Looking for a licensed 2B or 2A loader operator for a loader with fixed 11' blade for municipal contractor route. The route is in Danvers MA.

Also, looking for a pickup driver for a municipal contractor route as well.


Must be licensed for appropriate equipment, available 24/7, eager to work and not want to leave early/give up. We need someone who is comitted, but fear not, we are not slave drivers. Ideal candidates have plowing experience and are easy going and willing to just chug along and take what comes.

Please PM me if you're interested. Thanks


----------



## BlueLine Ent (Nov 28, 2005)

Update to the first post.

We currently only now need a licensed 2A or 2B operator who can work between 9pm and 7am. Odd situation, but if anyone is interested in these hours in Danvers MA, please contact me.


----------



## ChevKid03 (Dec 23, 2007)

BlueLine Ent;502219 said:


> Update to the first post.
> 
> We currently only now need a licensed 2A or 2B operator who can work between 9pm and 7am. Odd situation, but if anyone is interested in these hours in Danvers MA, please contact me.

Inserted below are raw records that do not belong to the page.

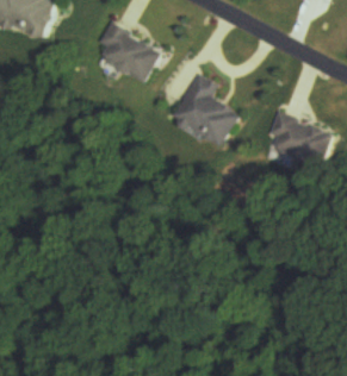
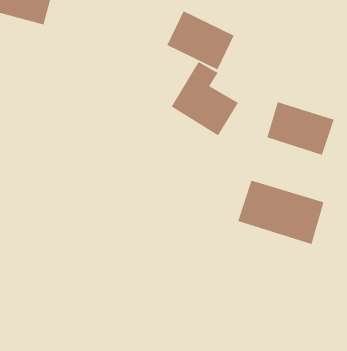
building: [89,24,157,83] -> [167,10,235,70]
building: none -> [238,180,324,245]

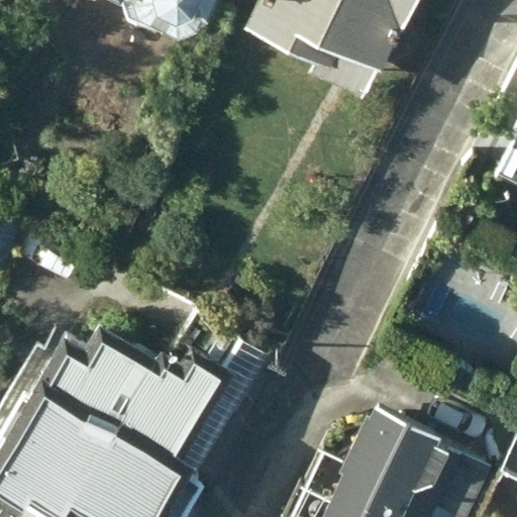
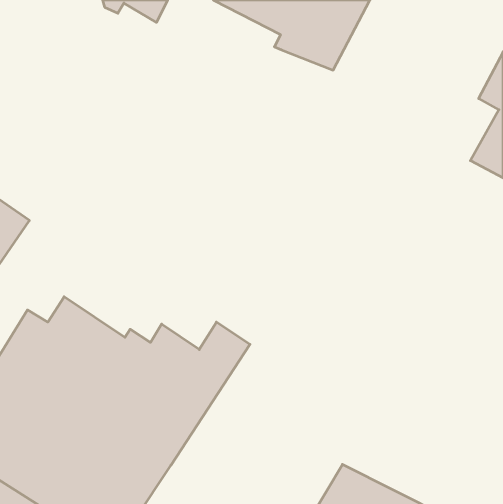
building: [361,408,459,508] -> none

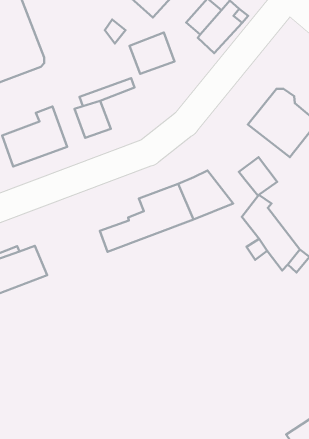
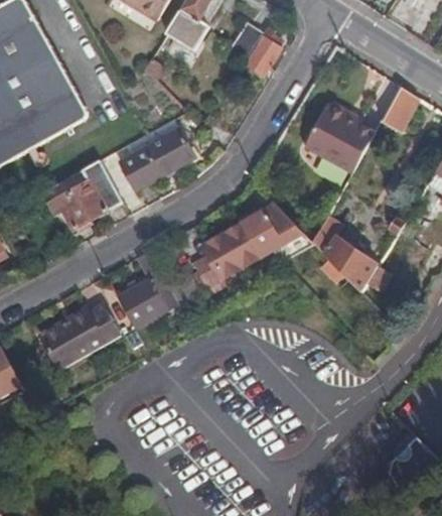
building: [130,32,174,74] -> [149,127,197,173]
building: [239,157,277,195] -> none
building: none -> [117,248,179,326]

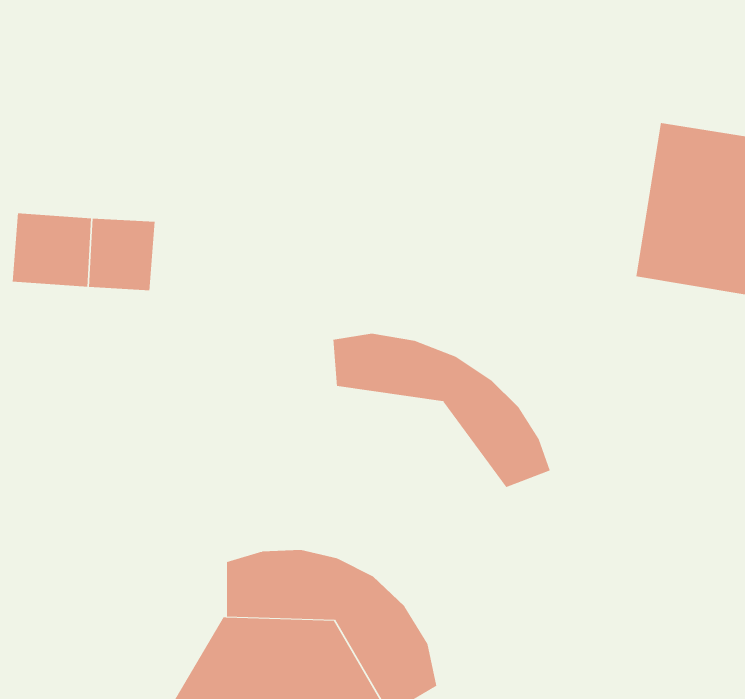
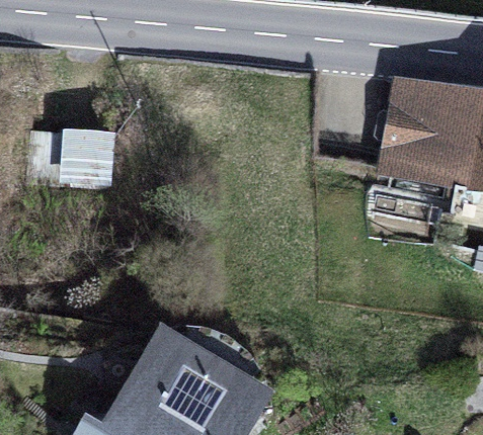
building: [333,333,550,488] -> none

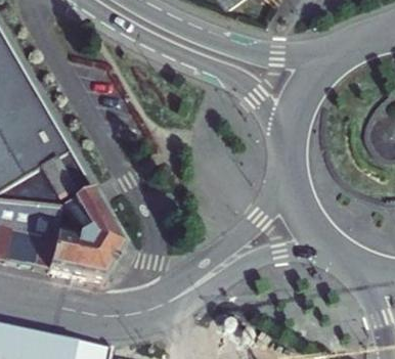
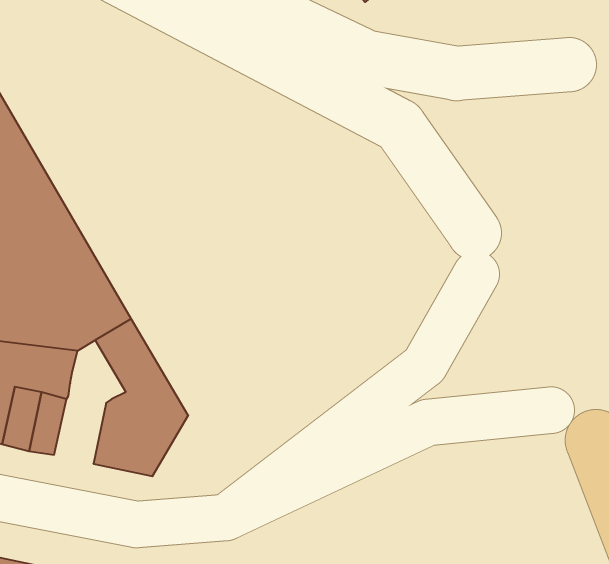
building: [47,223,80,269] -> none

I sent you a PM on the 2A operator...


----------



## BlueLine Ent (Nov 28, 2005)

OK, back to square one again. We had to let an operator go because he decided he didn't want to come in the last 2 storms, and lost out on 21 hours on the machine.

So any operators close to Danvers who are interested, contact me please!!! Or if anyone knows someone, please pass the info along!! It seems so hard to find a reliable operator.

[email protected]


----------



## Gicon (Oct 1, 2005)

Blue Line, Ill take it. Ive got a Mass, 1B, 1C, 2B, 2C. I also have a Mass CDL B with Air Brakes and Passenger, and a CDL A Permit. Clean record, no accidents, no tickets, no drugs, no criminal history. What time you want me there?


----------



## BlueLine Ent (Nov 28, 2005)

Therein lies the problem....we don't have a scheduled start, we just need to go when the town calls. And anyone who wanted to do it so far, has lived to far away to get here, get the machine, and get to the route in under an hour......in the middle of a snowstorm.


----------



## Gicon (Oct 1, 2005)

BlueLine Ent;524172 said:


> Therein lies the problem....we don't have a scheduled start, we just need to go when the town calls. And anyone who wanted to do it so far, has lived to far away to get here, get the machine, and get to the route in under an hour......in the middle of a snowstorm.


DId you see that guy from danvers that made the news for having a huge loader.....I forget his last name, but something like Ron Ronrough or something?????


----------



## prostock07 (Dec 6, 2007)

i'm from maine cdl class b tank/hazmatand class a permit, i run 624 w/snow pusher and blade at a lowes up here and have a few ??

2a 2b license's for a loader? 

rate of pay in that area for a loader op?

just curious

thanks
kevin


----------